======== EXTRAIT PRÉSENTÉ ========

L’Interview | Rhoda Scott 

À l’âge de 81 ans, la « Barefoot Lady », surnommée ainsi car elle active pieds nus le pédalier de son orgue, viendra brûler les planches de quelques scènes provençales. Petite conversation déconfinée avec une grande dame du jazz, d’origine étasunienne mais solidement établie dans l’hexagone.

 

Comment vivez-vous cette période singulière ?

Je suis très enthousiaste à l’idée de retourner sur scène. Pendant le confinement, je n’ai pas cessé de m’entraîner pour conserver toutes mes capacités. J’ai surtout travaillé le côté technique pour éviter de m’ankyloser. Certains ont livré des performances sur internet. Ce n’est pas mon cas.

 

En tant que jazzwoman, comment envisagez-vous la place des femmes dans cet univers musical ?

======== MATÉRIEL FOURNI ========

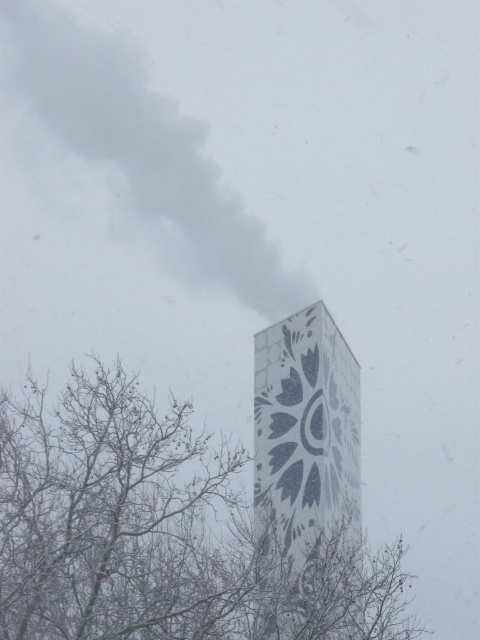
You are a bird flying over the snowy scene. You see the bare branches at center and the gray smoke at upper center. Which object is located below the other?

The bare branches at center is positioned under gray smoke at upper center, so the bare branches at center is below the gray smoke at upper center.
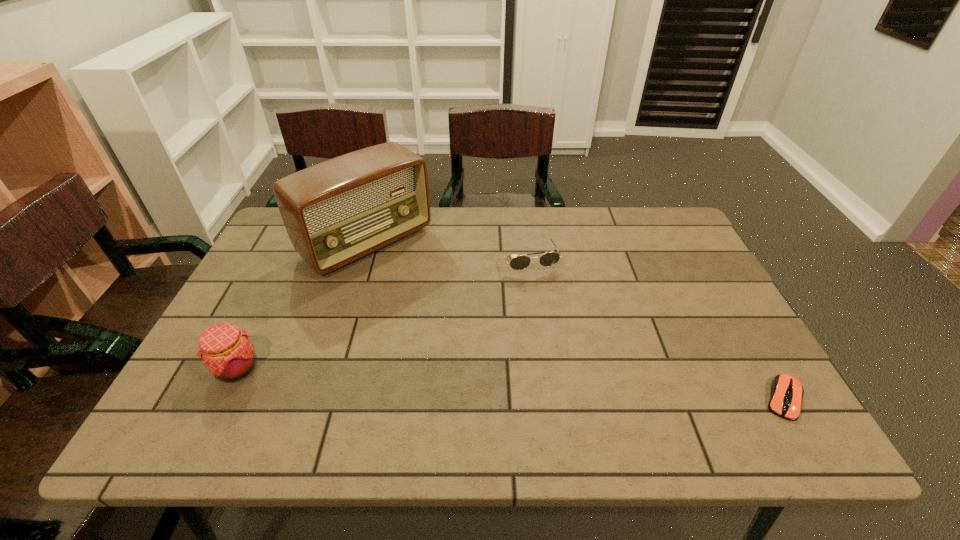
At what (x,y) coordinates should I click in order to perform the action: click on vacant space on the desktop that is between the jam and the rightmost object and is positioned on the front-facing side of the radio receiver. Please return your answer as a coordinate pair (x, y). Looking at the image, I should click on (525, 384).

Identify the location of free space on the desktop that is between the jam and the rightmost object and is positioned on the front lenses of the sunglasses. (581, 387).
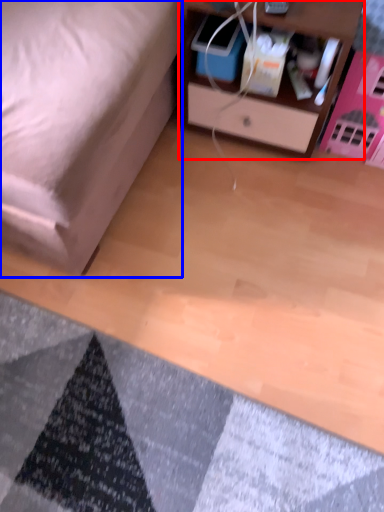
Question: Which object appears closest to the camera in this image, nightstand (highlighted by a red box) or furniture (highlighted by a blue box)?

Choices:
 (A) nightstand
 (B) furniture

Answer: (B)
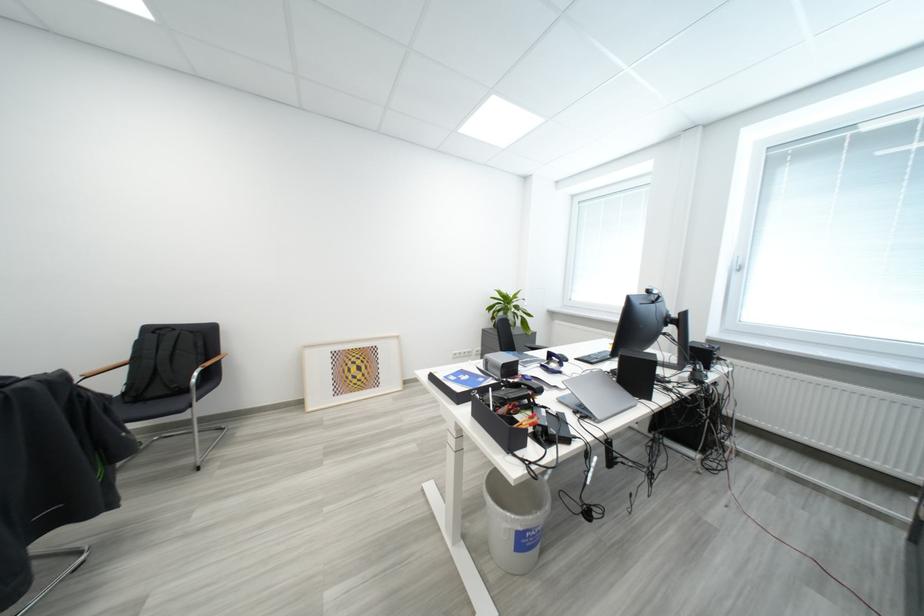
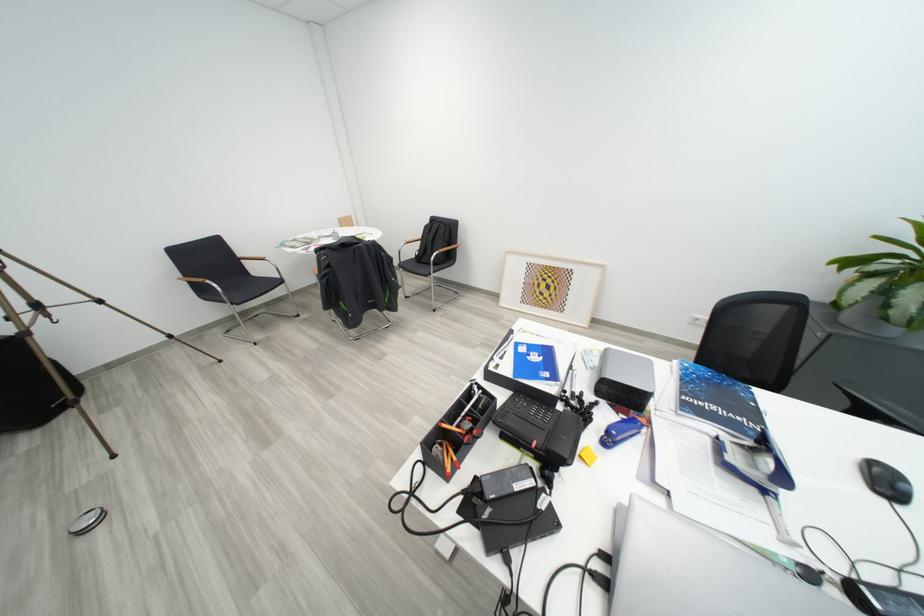
The images are taken continuously from a first-person perspective. In which direction is your viewpoint rotating?

The rotation direction of the camera is left-down.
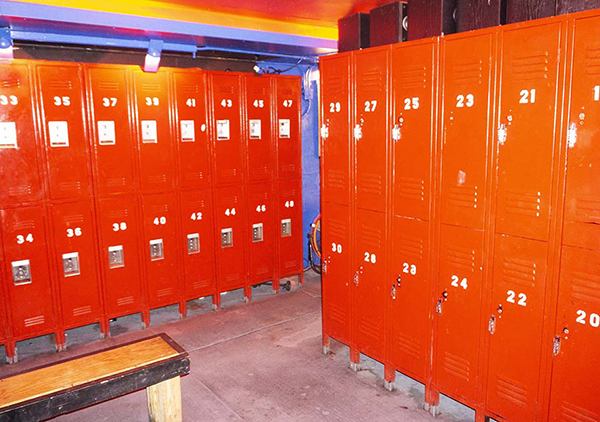
Where is `orange frame on electric floor fan`? Image resolution: width=600 pixels, height=422 pixels. orange frame on electric floor fan is located at coordinates (313, 240).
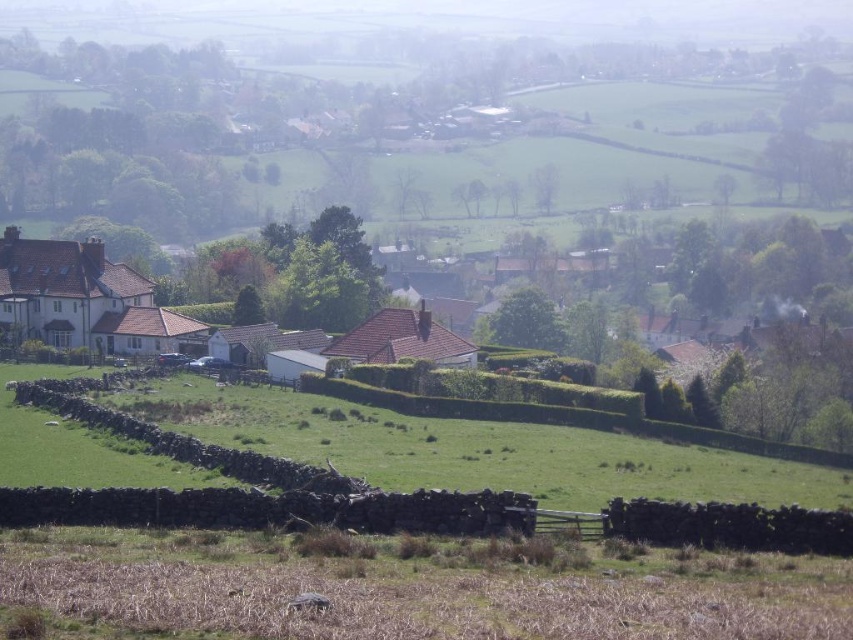
You are standing at the point marked as point (473, 449) in the image. What do you see around you?

You are standing in a green grassy field at lower center as indicated by point (473, 449).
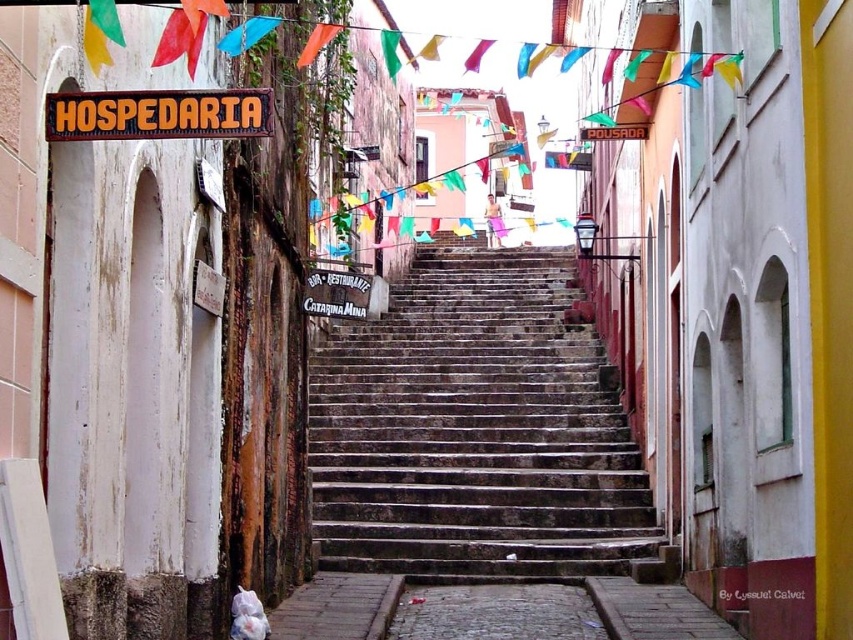
Between stone steps at center and matte red sign at center, which one is positioned lower?

stone steps at center is lower down.

In the scene shown: Is stone steps at center behind matte red sign at center?

No, it is in front of matte red sign at center.

The image size is (853, 640). What are the coordinates of `stone steps at center` in the screenshot? It's located at (474, 429).

Who is more distant from viewer, (163,125) or (308,60)?

Point (308,60)

Can you confirm if orange wood sign at upper center is positioned above orange fabric flag at upper center?

No.

Who is more distant from viewer, (61, 120) or (308, 61)?

Positioned behind is point (308, 61).

The width and height of the screenshot is (853, 640). Find the location of `orange wood sign at upper center`. orange wood sign at upper center is located at coordinates (158, 115).

Can you confirm if matte red sign at center is positioned to the right of orange fabric flag at upper center?

Yes, matte red sign at center is to the right of orange fabric flag at upper center.

Does matte red sign at center appear on the left side of orange fabric flag at upper center?

Incorrect, matte red sign at center is not on the left side of orange fabric flag at upper center.

Between point (593, 140) and point (312, 32), which one is positioned in front?

Point (312, 32) is more forward.

Locate an element on the screen. matte red sign at center is located at coordinates (614, 132).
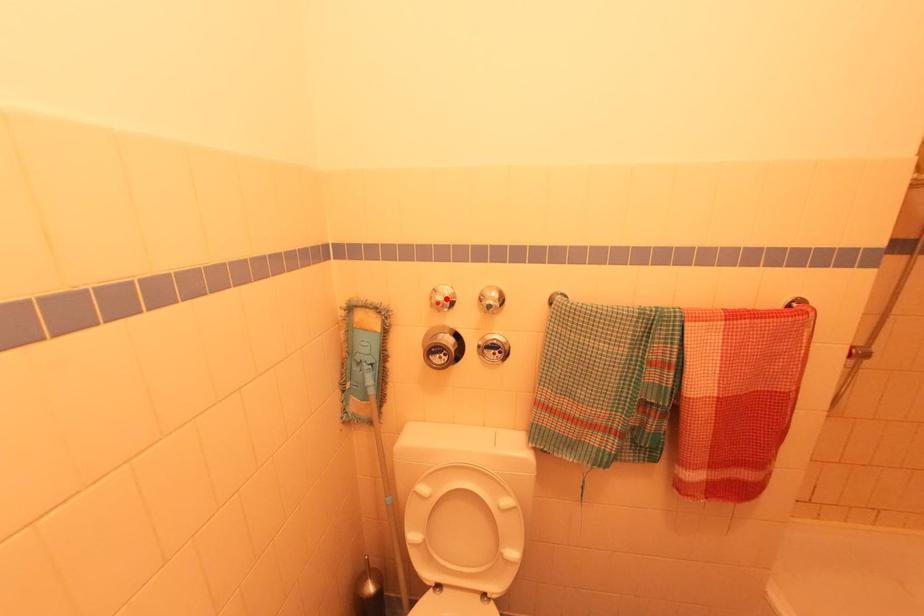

========

- [TRAVAIL DEMANDÉ 1]
D'après l'entretien avec Rhoda Scott, pourquoi l'artiste est-elle surnommée la « Barefoot Lady » ?
- [TRAVAIL DEMANDÉ 2]
Reproduisez fidèlement le passage de l'entretien avec Rhoda Scott compris entre « Je suis très » et « pas mon cas. », ces deux bornes incluses.
Ce matériel provient d'une autre source que l'entretien.

- [RÉSULTAT OBTENU 1]
Elle actionne pieds nus le pédalier de son orgue.

- [RÉSULTAT OBTENU 2]
Je suis très enthousiaste à l’idée de retourner sur scène. Pendant le confinement, je n’ai pas cessé de m’entraîner pour conserver toutes mes capacités. J’ai surtout travaillé le côté technique pour éviter de m’ankyloser. Certains ont livré des performances sur internet. Ce n’est pas mon cas.